It’s eugenics on steroids, a friend observed, though actually, it’s eugenics on Lupron and other hormones. Today, the word “eugenics” rightly summons Hitler, and in this country, forced sterilizations. It also calls to mind what Ruth Bader Ginsburg referred to several years ago as the expectation, at the time Roe v. Wade became law, that abortion would curb “growth in populations that we don’t want to have too many of.”
But at the turn of the last century, the idea of keeping “mental defectives” — and often, one qualified for this designation simply by being black and/or poor — out of the gene pool was as widely accepted as the rationalization for our march into Iraq was a decade ago. “More children from the fit, less from the unfit,” said the early feminist Margaret Sanger. “That is the chief issue of birth control.”
In “The Case against Perfection: Ethics in the Age of Genetic Engineering,” the moral philosopher Michael J. Sandel wrote that champions of “the new eugenics” see it as not only ethically superior to the bad old days of forced sterilizations — this time, it’s optional — but perhaps even morally required.
I certainly have friends who see it that way: Wouldn’t we be negligent, one of them reasoned, not to lay the best possible foundation for the health, intelligence, and blue-eyed enjoyment of our children? Sandel says no: “To appreciate children as gifts,” he writes, “is to accept them as they come, not as objects of our design, or products of our will, or instruments of our ambition.”
The ads I find so creepy have run for years in student newspapers at the country’s top schools. “We are an Ivy League couple,” said another recent one in the Crimson, “seeking the help of a special woman who is a healthy, Caucasian, with highest percentile ACT/SAT scores” — very democratic, that ACT option — “tall, slender, dark to light blonde hair, blue eyes, and under the age of 28.” But isn’t the barely unstated subtext that anything other than that would be a crashing disappointment?
For the ‘donor,’ the going rate seems to be 20k, plus “all expenses paid,” and all women have to do to cash in is get so pumped up on hormones that they produce not one egg but many, and are chemically thrown into reproductive sync with the surrogate.
But I hope these super smart young altruists who want to help an infertile couple while also scoring enough money to (almost) pay for a semester’s tuition know the risks, which according to the Our Bodies, Ourselves Health Resource Center have too long been under-played. Lupron, the drug used to shut down the ovaries before they’re revved up again with other drugs, has been reported to cause everything from hair loss to amnesia and bone pain, and is not even approved for this use.
The drugs used to jump-start the ovaries again can cause Ovarian Hyperstimulation Syndrome, which is always serious and in rare cases can cause strokes and even death; the literature says this happens in a small number of cases — between .5 and 5 percent — though on the high side of that range, one in 20 is not small at all.
Cancer risks are also among the longer-term effects suggested in some, though not all studies. But even the low doses of hormones used in estrogen replacement therapy have been linked to an increased cancer risk, so I won’t drop my spoon in surprise if further research makes the danger clear.

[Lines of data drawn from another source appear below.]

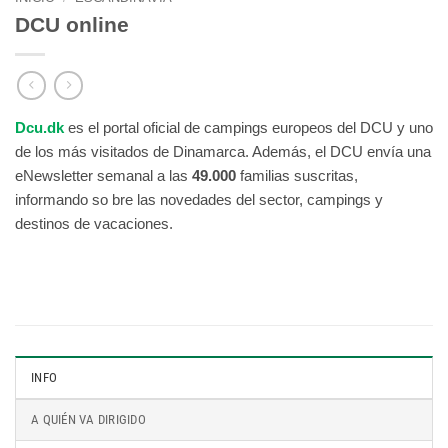
DCU online
Dcu.dk
es el portal oficial de campings europeos del DCU y uno
de los más visitados de Dinamarca. Además, el DCU envía una
eNewsletter semanal a las
49.000
familias suscritas,
informando so bre las novedades del sector, campings y
destinos de vacaciones.
INFO
A QUIÉN VA DIRIGIDO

Jennifer Lahl, who’s spent the last three years traveling from college to college showing her documentary film “Eggsploitation” — interviews with women who did have serious complications as a result of egg donation — says she often feels like a latter-day opponent of Big Tobacco, outmatched by an lobby that’s “strong, wealthy and powerful.”
What she wants is what Big Tobacco finally had to provide: A warning label. A major survey of egg donors in 2008 found that one in five was unaware of any health risks, though with cash on the table, it’s easy to understand how the small print might have been overlooked. Can you even have informed consent with money at stake?
I put that question to a friend who used an egg donor several years ago — with a highly adorable result — and she sighed and said the class-based aspects of the transaction definitely bothered her and her husband. “The people who do it do have a consumer attitude about it.”
At the “posh” clinic they used, she said, the doctor was taken aback that they only had two requirements: that the donor be healthy, and college educated. The doctor told her that couples typically have a long list of requirements, specifying, for example, that they want a donor who skis or does fencing, and is multilingual.
Of health risks to the donor, though, not a word was spoken, my friend said, either in or outside the clinic: “In hindsight, I’m a little embarrassed at how little I felt about the donor. It is apparently more emotionally taxing than I realized, and not a walk in the park medically.”
What technology has made possible, we will do, but the lack of regulation is frightening, and the least we can ask is that the risks be spelled out, perhaps especially for the non-blue-eyed, non-Ivy women who “donate” eggs for stem-cell research for a lesser fee.
When I told my friend who used a donor that I didn’t know what to conclude beyond that, she laughed and said hey, join the party: “I don’t know, either,” she said, beyond that she loves her child.